*EXERCISE AIM:*
Nothing in the records may be left out; restate them word for word.

*DATA FOR ANALYSIS:*
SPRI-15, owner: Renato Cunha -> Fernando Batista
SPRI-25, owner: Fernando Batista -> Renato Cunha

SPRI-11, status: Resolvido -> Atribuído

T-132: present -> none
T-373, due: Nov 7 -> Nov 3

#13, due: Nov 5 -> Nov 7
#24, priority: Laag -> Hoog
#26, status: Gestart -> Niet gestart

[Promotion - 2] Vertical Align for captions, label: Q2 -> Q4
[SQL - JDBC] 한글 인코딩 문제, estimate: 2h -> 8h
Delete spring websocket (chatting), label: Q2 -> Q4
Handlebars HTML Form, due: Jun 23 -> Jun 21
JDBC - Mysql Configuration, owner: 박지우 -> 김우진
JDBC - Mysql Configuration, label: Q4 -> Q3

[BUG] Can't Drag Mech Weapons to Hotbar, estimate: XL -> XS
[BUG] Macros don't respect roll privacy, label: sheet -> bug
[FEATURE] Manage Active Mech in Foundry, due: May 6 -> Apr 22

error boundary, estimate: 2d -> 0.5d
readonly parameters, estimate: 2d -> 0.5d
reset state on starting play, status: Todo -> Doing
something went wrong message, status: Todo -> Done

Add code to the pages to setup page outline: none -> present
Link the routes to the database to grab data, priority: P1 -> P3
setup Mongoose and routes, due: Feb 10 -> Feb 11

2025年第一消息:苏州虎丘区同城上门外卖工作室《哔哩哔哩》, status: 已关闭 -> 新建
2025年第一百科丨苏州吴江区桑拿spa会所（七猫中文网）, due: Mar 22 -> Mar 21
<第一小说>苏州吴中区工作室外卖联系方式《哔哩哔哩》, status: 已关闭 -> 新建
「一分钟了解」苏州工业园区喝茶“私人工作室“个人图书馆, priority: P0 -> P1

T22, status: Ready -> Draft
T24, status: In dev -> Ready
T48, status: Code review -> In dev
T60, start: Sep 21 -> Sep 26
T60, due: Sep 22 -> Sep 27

*OUTPUT OF THE EXERCISE:*
SPRI-15, owner: Renato Cunha -> Fernando Batista
SPRI-25, owner: Fernando Batista -> Renato Cunha

SPRI-11, status: Resolvido -> Atribuído

T-132: present -> none
T-373, due: Nov 7 -> Nov 3

#13, due: Nov 5 -> Nov 7
#24, priority: Laag -> Hoog
#26, status: Gestart -> Niet gestart

[Promotion - 2] Vertical Align for captions, label: Q2 -> Q4
[SQL - JDBC] 한글 인코딩 문제, estimate: 2h -> 8h
Delete spring websocket (chatting), label: Q2 -> Q4
Handlebars HTML Form, due: Jun 23 -> Jun 21
JDBC - Mysql Configuration, owner: 박지우 -> 김우진
JDBC - Mysql Configuration, label: Q4 -> Q3

[BUG] Can't Drag Mech Weapons to Hotbar, estimate: XL -> XS
[BUG] Macros don't respect roll privacy, label: sheet -> bug
[FEATURE] Manage Active Mech in Foundry, due: May 6 -> Apr 22

error boundary, estimate: 2d -> 0.5d
readonly parameters, estimate: 2d -> 0.5d
reset state on starting play, status: Todo -> Doing
something went wrong message, status: Todo -> Done

Add code to the pages to setup page outline: none -> present
Link the routes to the database to grab data, priority: P1 -> P3
setup Mongoose and routes, due: Feb 10 -> Feb 11

2025年第一消息:苏州虎丘区同城上门外卖工作室《哔哩哔哩》, status: 已关闭 -> 新建
2025年第一百科丨苏州吴江区桑拿spa会所（七猫中文网）, due: Mar 22 -> Mar 21
<第一小说>苏州吴中区工作室外卖联系方式《哔哩哔哩》, status: 已关闭 -> 新建
「一分钟了解」苏州工业园区喝茶“私人工作室“个人图书馆, priority: P0 -> P1

T22, status: Ready -> Draft
T24, status: In dev -> Ready
T48, status: Code review -> In dev
T60, start: Sep 21 -> Sep 26
T60, due: Sep 22 -> Sep 27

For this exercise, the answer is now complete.